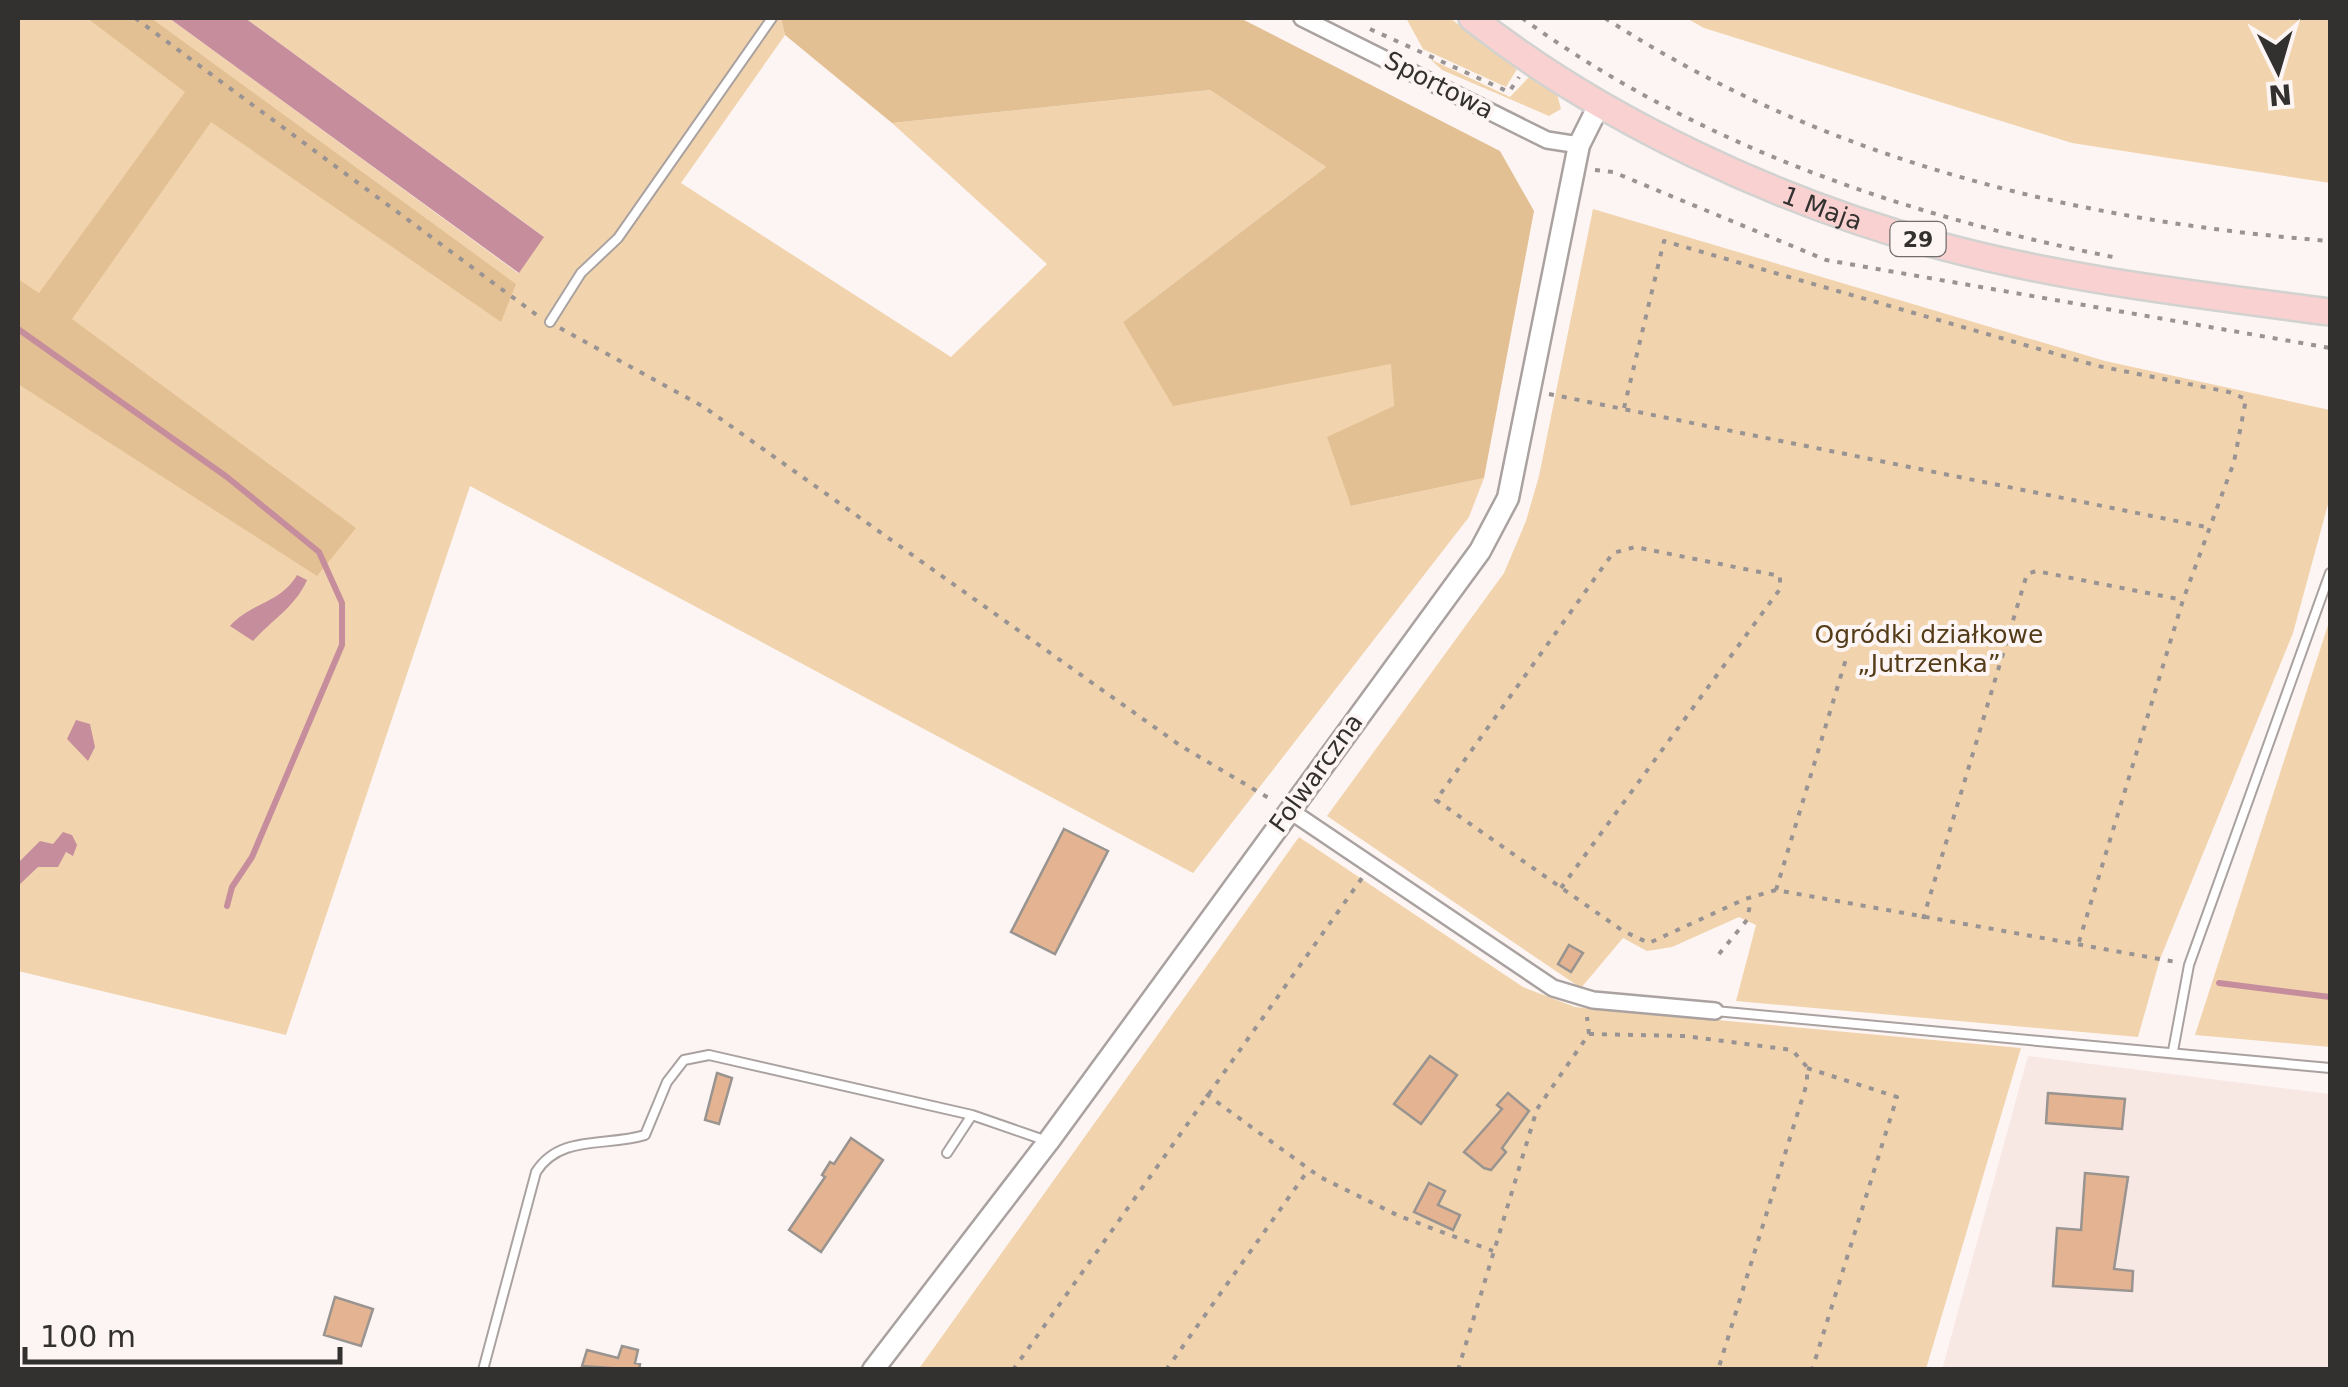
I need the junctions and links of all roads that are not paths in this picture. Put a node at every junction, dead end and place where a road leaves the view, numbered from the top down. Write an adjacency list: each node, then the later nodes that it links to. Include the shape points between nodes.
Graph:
1 (772, 18): 7 (lane, via 618,238 581,274)
2 (1302, 18): 5 (street, Sportowa, via 1547,140)
3 (1472, 18): 4 (main road, 1 Maja / 29)
4 (1600, 103): 5 (street, Folwarczna); 6 (main road, 1 Maja / 29, via 1808,202 1938,246)
5 (1579, 145): 9 (street, Folwarczna, via 1508,498 1480,552)
6 (2330, 312)
7 (550, 322)
8 (2330, 573): 11 (lane, via 2189,964)
9 (1289, 810): 10 (street, via 1552,988 1587,998); 14 (street, Folwarczna)
10 (1715, 1011): 11 (lane)
11 (2173, 1051): 12 (lane)
12 (2330, 1068)
13 (972, 1115): 14 (lane); 15 (lane); 16 (lane, via 709,1056 684,1060 645,1135 566,1146 547,1155 536,1172)
14 (1048, 1142): 17 (street, Folwarczna)
15 (948, 1153)
16 (483, 1370)
17 (873, 1370)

▶ _YOUR TASK_:
Copy the records above exactly. The pictures are not part of the copy.

▶ _REPLY TO THE EXERCISE_:
I need the junctions and links of all roads that are not paths in this picture. Put a node at every junction, dead end and place where a road leaves the view, numbered from the top down. Write an adjacency list: each node, then the later nodes that it links to. Include the shape points between nodes.
Graph:
1 (772, 18): 7 (lane, via 618,238 581,274)
2 (1302, 18): 5 (street, Sportowa, via 1547,140)
3 (1472, 18): 4 (main road, 1 Maja / 29)
4 (1600, 103): 5 (street, Folwarczna); 6 (main road, 1 Maja / 29, via 1808,202 1938,246)
5 (1579, 145): 9 (street, Folwarczna, via 1508,498 1480,552)
6 (2330, 312)
7 (550, 322)
8 (2330, 573): 11 (lane, via 2189,964)
9 (1289, 810): 10 (street, via 1552,988 1587,998); 14 (street, Folwarczna)
10 (1715, 1011): 11 (lane)
11 (2173, 1051): 12 (lane)
12 (2330, 1068)
13 (972, 1115): 14 (lane); 15 (lane); 16 (lane, via 709,1056 684,1060 645,1135 566,1146 547,1155 536,1172)
14 (1048, 1142): 17 (street, Folwarczna)
15 (948, 1153)
16 (483, 1370)
17 (873, 1370)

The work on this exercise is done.